In sum: the statutes may say something about who an author can be, but not really about what makes one an author.
That is where case law comes in and is helpful, including the cases on joint authorship claims. From those, for example, we learn that authorship is not synonimous with penmanship. In articulating
an 11-step test for joint authorship, the Court of Appeal of England and Wales relatively recently noted
[IPKat here and here] that:
If copyright protection can extend to the plot of a literary work, even where the precise words of the work are not taken, then it seems to us to be logical to suppose that the skill which goes into devising the plot is properly to be regarded as part of creating the work […] [I]t can never be enough simply to ask who did the writing.
From the “settled case law” of the Court of Justice of the European Union (CJEU), we further infer that it is the person who made the “free and creative choices” conferring originality that may be regarded as the author of that work.
In all this, one thing, is clear: authorship entails control of the overall creative process, without such control having to extend to the entirety of such a process. For example, Jackson Pollock did not know exactly where the paint thrown on canvas would fall, yet the authorship of his paintings is unquestionable. Similarly, no one would seriously question the authorship of works created under the effects of mind-altering substances.
Authorship and AI
Similarly, if we move to Artificial Intelligence (AI), the conclusion must be the same.
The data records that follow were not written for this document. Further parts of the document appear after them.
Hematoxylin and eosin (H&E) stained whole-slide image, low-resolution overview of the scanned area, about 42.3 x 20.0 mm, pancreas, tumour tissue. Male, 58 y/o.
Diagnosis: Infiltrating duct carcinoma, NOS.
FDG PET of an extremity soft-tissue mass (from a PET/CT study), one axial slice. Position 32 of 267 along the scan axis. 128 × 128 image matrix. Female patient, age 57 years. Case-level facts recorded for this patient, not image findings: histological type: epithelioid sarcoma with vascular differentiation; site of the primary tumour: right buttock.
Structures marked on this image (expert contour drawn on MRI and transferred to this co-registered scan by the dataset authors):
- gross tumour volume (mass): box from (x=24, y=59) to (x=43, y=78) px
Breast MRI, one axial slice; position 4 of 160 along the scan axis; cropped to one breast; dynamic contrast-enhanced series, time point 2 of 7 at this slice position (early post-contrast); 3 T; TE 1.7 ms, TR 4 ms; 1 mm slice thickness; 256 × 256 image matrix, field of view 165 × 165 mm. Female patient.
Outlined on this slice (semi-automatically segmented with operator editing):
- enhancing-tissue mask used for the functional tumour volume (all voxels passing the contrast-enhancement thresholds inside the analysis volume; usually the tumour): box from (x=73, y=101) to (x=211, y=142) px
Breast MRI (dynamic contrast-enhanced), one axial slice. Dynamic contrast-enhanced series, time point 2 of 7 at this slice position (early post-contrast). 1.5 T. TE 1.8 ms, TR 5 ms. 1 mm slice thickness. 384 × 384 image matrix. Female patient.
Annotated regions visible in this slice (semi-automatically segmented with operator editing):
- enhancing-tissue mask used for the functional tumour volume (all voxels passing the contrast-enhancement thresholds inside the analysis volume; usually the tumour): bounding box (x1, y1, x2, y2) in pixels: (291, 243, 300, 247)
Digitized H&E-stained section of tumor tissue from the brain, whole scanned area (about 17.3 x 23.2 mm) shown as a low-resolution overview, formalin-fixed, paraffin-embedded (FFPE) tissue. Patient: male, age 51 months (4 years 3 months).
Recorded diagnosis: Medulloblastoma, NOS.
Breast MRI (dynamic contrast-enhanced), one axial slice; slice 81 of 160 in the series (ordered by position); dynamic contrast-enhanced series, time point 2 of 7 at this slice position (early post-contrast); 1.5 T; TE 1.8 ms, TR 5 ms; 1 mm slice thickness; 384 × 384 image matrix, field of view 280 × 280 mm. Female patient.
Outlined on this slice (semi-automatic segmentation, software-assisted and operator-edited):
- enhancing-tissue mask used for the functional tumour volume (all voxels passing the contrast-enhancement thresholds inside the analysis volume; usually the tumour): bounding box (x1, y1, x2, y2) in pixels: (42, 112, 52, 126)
The question therefore is: how far can one push things using AI and still be regarded as the author of the resulting work?
In this sense, decisions like those of the US Copyright Office in
Zarya of the Dawn [IPKat here] and the Beijing Internet Court in
Li v Liu [IPKat here] are helpful. Neither suggests that purely AI-generated outputs are protectable: instead, they stress the need to reconstruct the creative process that led to the seemingly AI-generated output in order to identify the human author’s contribution and separate that from what is purely the “work” of the AI.
To further exemplify by referring to a case that has not (yet) been litigated. When I teach classes on authorship and AI, I like to present students with these AI-generated avatars of myself:
To obtain them, I downloaded an AI image creator app, selected and uploaded 20 selfies, and then chose the template (I went for the “historical” one) I would want for my avatars.
How plausible (or even fair) is it to say that I had no authorial input in such a process? The choice of the photographs was meant to obtain a certain result (which would have looked rather different if, for example, I had uploaded images of myself as a child instead as an adult). In turn, while I cannot claim authorship of, e.g., the template, I would be reluctant to accept that I own nothing, at least having regard to the parts of the output which resemble myself and have been generated precisely because of the images that I provided.
So, going back to Cattelan and Druet, a conceptual artist can well be an author even if their work has been realized by others following that artist’s directions. But what is if Druet actually enjoyed the creative freedom he claimed he had? Well, that is a matter of evidence which, unfortunately, these Paris decisions do not explore in any detail. One might say C’est la vie or simply wait for the next court case … A presto!